Brief 1 -
Duplicate the administrator-services section below word for word, in full.

Text segment -
··········

1.   SERVICES AS ADMINISTRATOR 

          Subject to the direction and control of the Board of Trustees of the
Trust, ALPS will: (a) assist in maintaining office facilities (which may be in
the offices of ALPS or a corporate affiliate but shall be in such location as
the Trust and ALPS shall reasonably determine); (b) furnish clerical services
and stationery and office supplies; (c) compile data for and prepare with
respect to the Funds timely notices to the Securities and Exchange Commission
required pursuant to Rule 24f-2 under the Investment Company Act of 1940 (the
"1940 Act") and Semi-Annual Reports on Form N-SAR; (d) coordinate execution and
filing by the Trust of all federal and state tax returns and required tax
filings other than those required to be made by the Trust's custodian; (e)
prepare compliance filings pursuant to state "Blue Sky" securities laws with the
advice of the Trust's counsel; (f) assist to the extent requested by the Trust
with the Trust's preparation of Annual and Semi-Annual Reports to the Funds'
shareholders and Registration Statements for the Trust (on Form N-1A or any
replacement therefor); (g) monitor the Funds' expense accruals and pay all
expenses on proper authorization from the Trust; (h) monitor each Fund's status
as a regulated investment company under Subchapter M of the Internal Revenue
Code of 1986, as amended from time to time; (i) maintain the Trust's fidelity
bond as required by the 1940 Act; (j) monitor compliance with the policies and
limitations of the Funds as set forth in the Prospectus, Statement of Additional
Information, and Declaration of Trust;  (k) generally assist in the Funds'
operations; (l) perform Transfer Agency services as set 

<PAGE>

out in the "Transfer Agency Agreement" and 800-line servicing; and (m)  act as
principal underwriter and distributor of the Funds' securities pursuant to a
Distribution Agreement.

··········

Input for this task -
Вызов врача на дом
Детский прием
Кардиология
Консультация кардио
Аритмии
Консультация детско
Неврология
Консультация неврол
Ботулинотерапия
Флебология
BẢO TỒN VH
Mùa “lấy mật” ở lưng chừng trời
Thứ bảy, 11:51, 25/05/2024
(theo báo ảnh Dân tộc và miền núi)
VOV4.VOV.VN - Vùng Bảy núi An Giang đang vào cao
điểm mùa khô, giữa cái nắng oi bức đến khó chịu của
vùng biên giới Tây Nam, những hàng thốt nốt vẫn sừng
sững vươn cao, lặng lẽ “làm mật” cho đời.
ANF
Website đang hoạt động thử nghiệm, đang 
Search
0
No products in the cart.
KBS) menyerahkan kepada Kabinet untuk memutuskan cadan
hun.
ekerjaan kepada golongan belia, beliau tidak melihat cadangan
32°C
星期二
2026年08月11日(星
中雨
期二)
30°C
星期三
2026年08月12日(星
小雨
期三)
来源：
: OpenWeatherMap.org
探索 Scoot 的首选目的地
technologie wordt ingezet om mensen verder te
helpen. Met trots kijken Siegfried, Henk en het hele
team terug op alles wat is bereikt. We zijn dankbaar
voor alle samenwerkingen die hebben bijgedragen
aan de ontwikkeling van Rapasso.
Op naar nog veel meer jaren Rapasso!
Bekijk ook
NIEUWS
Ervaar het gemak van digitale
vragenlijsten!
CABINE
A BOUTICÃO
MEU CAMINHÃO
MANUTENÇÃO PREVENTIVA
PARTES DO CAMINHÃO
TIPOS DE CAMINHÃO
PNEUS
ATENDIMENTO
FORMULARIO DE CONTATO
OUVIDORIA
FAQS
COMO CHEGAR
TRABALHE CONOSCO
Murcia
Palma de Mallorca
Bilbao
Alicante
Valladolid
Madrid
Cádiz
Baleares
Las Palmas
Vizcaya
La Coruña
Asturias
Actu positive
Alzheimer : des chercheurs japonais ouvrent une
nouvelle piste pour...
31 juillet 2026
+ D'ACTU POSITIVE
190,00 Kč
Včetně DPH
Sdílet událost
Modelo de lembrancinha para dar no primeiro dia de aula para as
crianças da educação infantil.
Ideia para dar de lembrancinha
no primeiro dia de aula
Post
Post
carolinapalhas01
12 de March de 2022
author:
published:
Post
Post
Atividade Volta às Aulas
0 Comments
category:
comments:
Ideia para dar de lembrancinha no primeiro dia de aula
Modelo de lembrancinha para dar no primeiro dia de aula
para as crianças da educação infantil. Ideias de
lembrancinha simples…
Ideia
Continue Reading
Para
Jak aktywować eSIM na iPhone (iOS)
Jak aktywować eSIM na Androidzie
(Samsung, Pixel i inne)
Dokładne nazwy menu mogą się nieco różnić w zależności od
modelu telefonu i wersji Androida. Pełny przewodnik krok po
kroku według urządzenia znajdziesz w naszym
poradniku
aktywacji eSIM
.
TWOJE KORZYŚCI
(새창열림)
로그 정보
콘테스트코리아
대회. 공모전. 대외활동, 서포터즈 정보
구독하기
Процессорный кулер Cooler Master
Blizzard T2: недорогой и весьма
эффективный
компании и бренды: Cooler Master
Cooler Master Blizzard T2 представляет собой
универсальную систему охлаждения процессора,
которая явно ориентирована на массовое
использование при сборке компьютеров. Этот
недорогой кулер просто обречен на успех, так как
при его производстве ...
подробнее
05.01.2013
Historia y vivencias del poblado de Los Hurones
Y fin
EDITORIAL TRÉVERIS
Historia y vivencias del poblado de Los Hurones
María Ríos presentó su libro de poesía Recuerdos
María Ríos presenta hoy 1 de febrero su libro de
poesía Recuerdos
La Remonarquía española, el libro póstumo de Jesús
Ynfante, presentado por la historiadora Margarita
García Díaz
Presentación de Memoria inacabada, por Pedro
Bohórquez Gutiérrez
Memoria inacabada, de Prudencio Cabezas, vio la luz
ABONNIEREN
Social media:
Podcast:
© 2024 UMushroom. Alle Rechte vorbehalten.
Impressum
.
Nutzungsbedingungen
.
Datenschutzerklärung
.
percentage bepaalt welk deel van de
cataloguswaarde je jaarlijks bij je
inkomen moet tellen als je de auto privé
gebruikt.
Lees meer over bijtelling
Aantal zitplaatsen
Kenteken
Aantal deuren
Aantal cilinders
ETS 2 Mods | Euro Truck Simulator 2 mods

··········

Brief 2 -
Switch "Scoot" to "AirAsia" in the records, from the first line of the records through the line containing "team terug op". Return only those lines, with nothing else changed.

Answer section 1 -
1.   SERVICES AS ADMINISTRATOR 

          Subject to the direction and control of the Board of Trustees of the
Trust, ALPS will: (a) assist in maintaining office facilities (which may be in
the offices of ALPS or a corporate affiliate but shall be in such location as
the Trust and ALPS shall reasonably determine); (b) furnish clerical services
and stationery and office supplies; (c) compile data for and prepare with
respect to the Funds timely notices to the Securities and Exchange Commission
required pursuant to Rule 24f-2 under the Investment Company Act of 1940 (the
"1940 Act") and Semi-Annual Reports on Form N-SAR; (d) coordinate execution and
filing by the Trust of all federal and state tax returns and required tax
filings other than those required to be made by the Trust's custodian; (e)
prepare compliance filings pursuant to state "Blue Sky" securities laws with the
advice of the Trust's counsel; (f) assist to the extent requested by the Trust
with the Trust's preparation of Annual and Semi-Annual Reports to the Funds'
shareholders and Registration Statements for the Trust (on Form N-1A or any
replacement therefor); (g) monitor the Funds' expense accruals and pay all
expenses on proper authorization from the Trust; (h) monitor each Fund's status
as a regulated investment company under Subchapter M of the Internal Revenue
Code of 1986, as amended from time to time; (i) maintain the Trust's fidelity
bond as required by the 1940 Act; (j) monitor compliance with the policies and
limitations of the Funds as set forth in the Prospectus, Statement of Additional
Information, and Declaration of Trust;  (k) generally assist in the Funds'
operations; (l) perform Transfer Agency services as set 

<PAGE>

out in the "Transfer Agency Agreement" and 800-line servicing; and (m)  act as
principal underwriter and distributor of the Funds' securities pursuant to a
Distribution Agreement.

Answer section 2 -
Вызов врача на дом
Детский прием
Кардиология
Консультация кардио
Аритмии
Консультация детско
Неврология
Консультация неврол
Ботулинотерапия
Флебология
BẢO TỒN VH
Mùa “lấy mật” ở lưng chừng trời
Thứ bảy, 11:51, 25/05/2024
(theo báo ảnh Dân tộc và miền núi)
VOV4.VOV.VN - Vùng Bảy núi An Giang đang vào cao
điểm mùa khô, giữa cái nắng oi bức đến khó chịu của
vùng biên giới Tây Nam, những hàng thốt nốt vẫn sừng
sững vươn cao, lặng lẽ “làm mật” cho đời.
ANF
Website đang hoạt động thử nghiệm, đang 
Search
0
No products in the cart.
KBS) menyerahkan kepada Kabinet untuk memutuskan cadan
hun.
ekerjaan kepada golongan belia, beliau tidak melihat cadangan
32°C
星期二
2026年08月11日(星
中雨
期二)
30°C
星期三
2026年08月12日(星
小雨
期三)
来源：
: OpenWeatherMap.org
探索 AirAsia 的首选目的地
technologie wordt ingezet om mensen verder te
helpen. Met trots kijken Siegfried, Henk en het hele
team terug op alles wat is bereikt. We zijn dankbaar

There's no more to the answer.